Copy word for word the part of the testimony below that begins with the words containing "Good afternoon." and ends with "of National Defence.".

PROVIDED TEXT
⟨

Good afternoon.
Thank you, Mr. Chair, for the opportunity to be here today to comment on this very important matter.
It's been a while since I left the position of ombudsman. However, I remain in contact with the defence community, including veterans, on a daily basis. I am disappointed that little to no progress has been made on some of the key challenges that I and others have flagged to the Department of National Defence.
My appearance today is as an individual, but let me be clear that the next hour I will spend with you is not about me; it's about the ombudsman's office and who it represents. In 2021, this committee heard in great detail about the interference that members of the ombudsman's office and I faced at the hands of both the Minister of National Defence and senior departmental officials. As for the details, I encourage you to revisit the transcript. It wasn't pretty, but I believe it likely serves as the real example of where, how and in whose hands it can all go wrong.
In May 2014, I was asked at this very committee whether the office required legislation. I responded at that time by saying that I believed it was possible to function without it. I was quickly shocked to learn that I had re-entered middle school, where personalities reign supreme. I came into the position naively thinking that we were all focused on the same goals. However, when we allow personalities to interfere with what is right for those who wear the uniform in service to Canada, we lose the plot.

⟩

SUPPLIED DATA

⟨

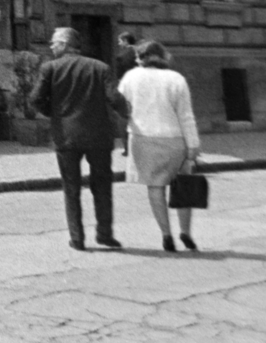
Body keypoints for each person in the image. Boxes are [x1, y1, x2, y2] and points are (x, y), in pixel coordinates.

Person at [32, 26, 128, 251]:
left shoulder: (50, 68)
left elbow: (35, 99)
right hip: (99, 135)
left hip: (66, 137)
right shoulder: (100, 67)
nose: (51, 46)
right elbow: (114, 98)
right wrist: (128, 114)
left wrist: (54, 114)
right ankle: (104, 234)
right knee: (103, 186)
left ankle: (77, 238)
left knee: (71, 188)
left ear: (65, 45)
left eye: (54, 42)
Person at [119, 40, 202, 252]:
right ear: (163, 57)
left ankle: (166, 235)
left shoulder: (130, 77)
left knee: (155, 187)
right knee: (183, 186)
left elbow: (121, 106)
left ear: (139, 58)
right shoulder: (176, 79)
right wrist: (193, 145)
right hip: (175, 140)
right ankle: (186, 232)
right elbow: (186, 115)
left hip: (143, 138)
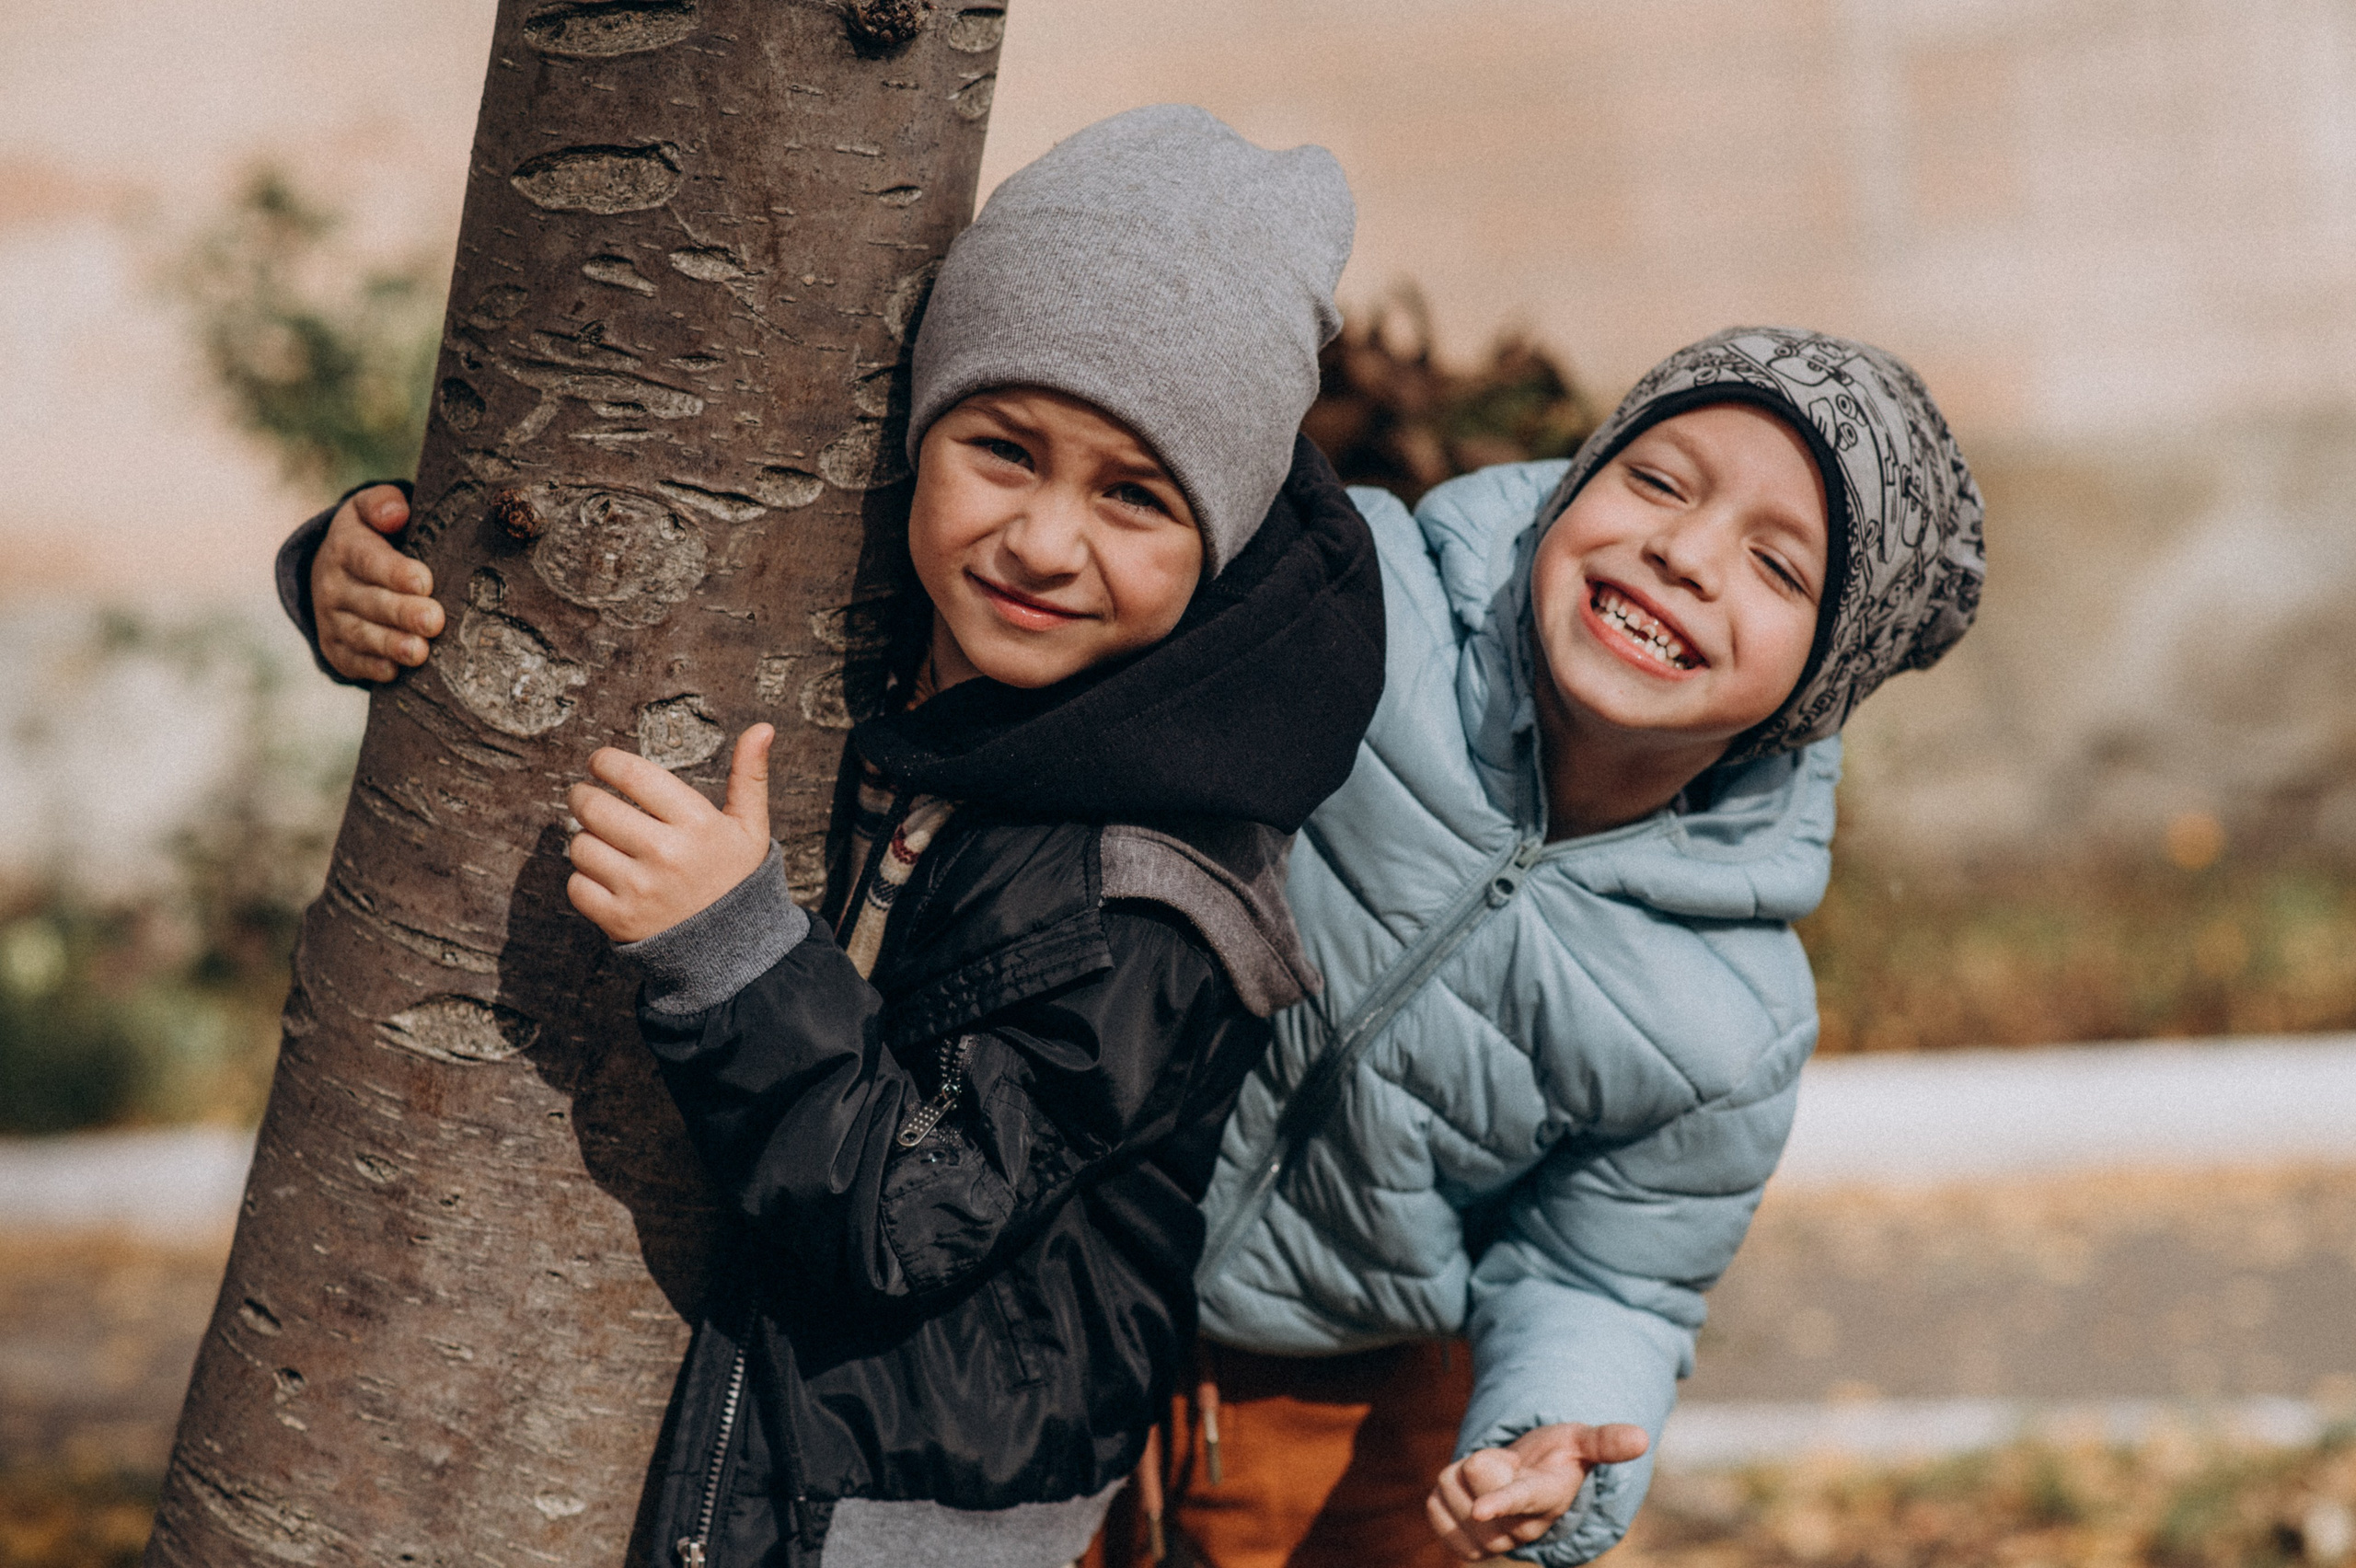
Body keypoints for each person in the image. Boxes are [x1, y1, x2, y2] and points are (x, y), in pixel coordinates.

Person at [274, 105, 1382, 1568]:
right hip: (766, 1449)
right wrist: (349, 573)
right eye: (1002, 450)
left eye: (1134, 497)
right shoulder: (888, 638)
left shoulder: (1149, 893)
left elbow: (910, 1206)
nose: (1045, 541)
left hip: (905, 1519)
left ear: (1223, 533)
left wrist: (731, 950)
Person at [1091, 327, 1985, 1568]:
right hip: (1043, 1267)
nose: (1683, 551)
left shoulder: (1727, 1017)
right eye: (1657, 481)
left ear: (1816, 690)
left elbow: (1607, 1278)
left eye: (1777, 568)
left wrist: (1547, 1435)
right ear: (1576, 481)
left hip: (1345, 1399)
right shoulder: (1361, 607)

⟩
⟨

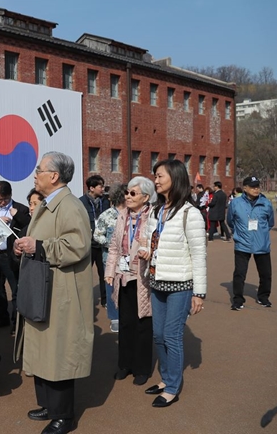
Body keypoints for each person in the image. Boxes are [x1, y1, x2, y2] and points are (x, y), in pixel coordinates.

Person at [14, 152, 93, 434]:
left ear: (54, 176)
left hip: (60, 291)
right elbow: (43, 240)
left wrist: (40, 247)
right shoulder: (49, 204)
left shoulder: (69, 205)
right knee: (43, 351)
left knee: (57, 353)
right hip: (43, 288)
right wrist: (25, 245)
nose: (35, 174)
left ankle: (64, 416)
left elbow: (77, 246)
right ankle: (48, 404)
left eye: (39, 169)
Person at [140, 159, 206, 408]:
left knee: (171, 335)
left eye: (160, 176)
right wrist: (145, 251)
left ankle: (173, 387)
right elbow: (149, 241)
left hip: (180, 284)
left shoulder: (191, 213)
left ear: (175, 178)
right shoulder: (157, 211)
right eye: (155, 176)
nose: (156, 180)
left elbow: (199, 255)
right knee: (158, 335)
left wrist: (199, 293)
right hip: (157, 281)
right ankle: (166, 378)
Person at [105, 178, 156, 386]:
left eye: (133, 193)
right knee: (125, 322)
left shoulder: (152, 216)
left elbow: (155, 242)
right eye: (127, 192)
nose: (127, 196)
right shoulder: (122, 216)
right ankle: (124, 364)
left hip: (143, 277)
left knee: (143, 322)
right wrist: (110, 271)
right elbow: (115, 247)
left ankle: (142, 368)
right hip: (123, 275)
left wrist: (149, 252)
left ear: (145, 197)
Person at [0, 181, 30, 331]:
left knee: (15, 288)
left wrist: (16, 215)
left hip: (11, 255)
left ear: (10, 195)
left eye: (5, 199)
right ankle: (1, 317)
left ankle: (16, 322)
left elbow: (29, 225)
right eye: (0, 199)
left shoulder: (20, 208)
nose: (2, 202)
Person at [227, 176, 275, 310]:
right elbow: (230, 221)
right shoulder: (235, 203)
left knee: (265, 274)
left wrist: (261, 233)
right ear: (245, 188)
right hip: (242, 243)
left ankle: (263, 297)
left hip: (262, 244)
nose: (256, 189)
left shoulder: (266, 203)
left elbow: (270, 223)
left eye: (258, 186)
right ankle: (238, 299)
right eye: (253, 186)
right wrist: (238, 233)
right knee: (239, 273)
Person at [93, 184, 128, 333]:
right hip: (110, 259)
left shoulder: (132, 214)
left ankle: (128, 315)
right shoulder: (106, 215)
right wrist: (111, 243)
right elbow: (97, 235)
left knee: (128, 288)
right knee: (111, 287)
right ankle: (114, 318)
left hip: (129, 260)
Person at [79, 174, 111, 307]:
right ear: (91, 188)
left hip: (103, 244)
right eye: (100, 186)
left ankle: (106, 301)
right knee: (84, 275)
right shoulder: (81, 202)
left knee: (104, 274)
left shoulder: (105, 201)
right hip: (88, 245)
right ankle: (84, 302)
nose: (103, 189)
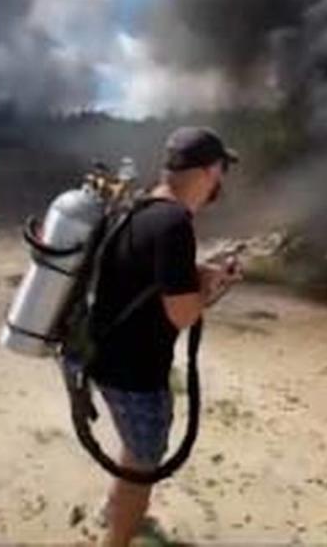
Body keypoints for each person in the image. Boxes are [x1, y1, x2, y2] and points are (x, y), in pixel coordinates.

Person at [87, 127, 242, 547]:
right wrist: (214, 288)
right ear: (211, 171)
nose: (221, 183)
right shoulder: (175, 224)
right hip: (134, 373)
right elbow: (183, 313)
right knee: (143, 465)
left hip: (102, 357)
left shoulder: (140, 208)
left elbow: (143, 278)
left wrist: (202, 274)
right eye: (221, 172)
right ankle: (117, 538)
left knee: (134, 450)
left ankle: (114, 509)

⟩
⟨

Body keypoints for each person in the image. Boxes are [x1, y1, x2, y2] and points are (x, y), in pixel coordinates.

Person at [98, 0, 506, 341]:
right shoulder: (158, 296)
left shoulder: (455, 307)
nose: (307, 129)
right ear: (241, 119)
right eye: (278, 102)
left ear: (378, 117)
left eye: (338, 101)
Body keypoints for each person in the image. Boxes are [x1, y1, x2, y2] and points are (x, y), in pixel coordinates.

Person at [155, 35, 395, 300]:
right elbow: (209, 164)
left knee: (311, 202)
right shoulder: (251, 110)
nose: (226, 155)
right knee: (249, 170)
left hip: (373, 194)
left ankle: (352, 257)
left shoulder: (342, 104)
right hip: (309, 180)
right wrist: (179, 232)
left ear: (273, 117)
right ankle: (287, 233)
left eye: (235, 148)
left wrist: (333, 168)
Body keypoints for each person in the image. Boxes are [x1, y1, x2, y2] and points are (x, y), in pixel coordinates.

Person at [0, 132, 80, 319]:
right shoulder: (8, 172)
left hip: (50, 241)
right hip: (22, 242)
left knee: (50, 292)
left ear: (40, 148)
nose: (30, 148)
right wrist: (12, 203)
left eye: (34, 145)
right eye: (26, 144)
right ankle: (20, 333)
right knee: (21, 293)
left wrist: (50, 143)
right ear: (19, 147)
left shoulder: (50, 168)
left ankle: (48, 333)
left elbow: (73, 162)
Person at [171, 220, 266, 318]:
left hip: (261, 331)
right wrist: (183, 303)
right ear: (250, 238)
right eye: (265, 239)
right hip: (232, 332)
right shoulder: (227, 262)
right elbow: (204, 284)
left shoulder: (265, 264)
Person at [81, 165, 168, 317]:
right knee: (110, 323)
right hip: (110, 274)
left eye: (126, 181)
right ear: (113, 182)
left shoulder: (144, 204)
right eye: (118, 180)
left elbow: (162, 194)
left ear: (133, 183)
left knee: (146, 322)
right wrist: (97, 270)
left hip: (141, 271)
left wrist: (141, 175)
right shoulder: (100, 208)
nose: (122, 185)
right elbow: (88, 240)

⟩

RESPONSE AREA
Good afternoon.
Thank you, Mr. Chair, for the opportunity to be here today to comment on this very important matter.
It's been a while since I left the position of ombudsman. However, I remain in contact with the defence community, including veterans, on a daily basis. I am disappointed that little to no progress has been made on some of the key challenges that I and others have flagged to the Department of National Defence.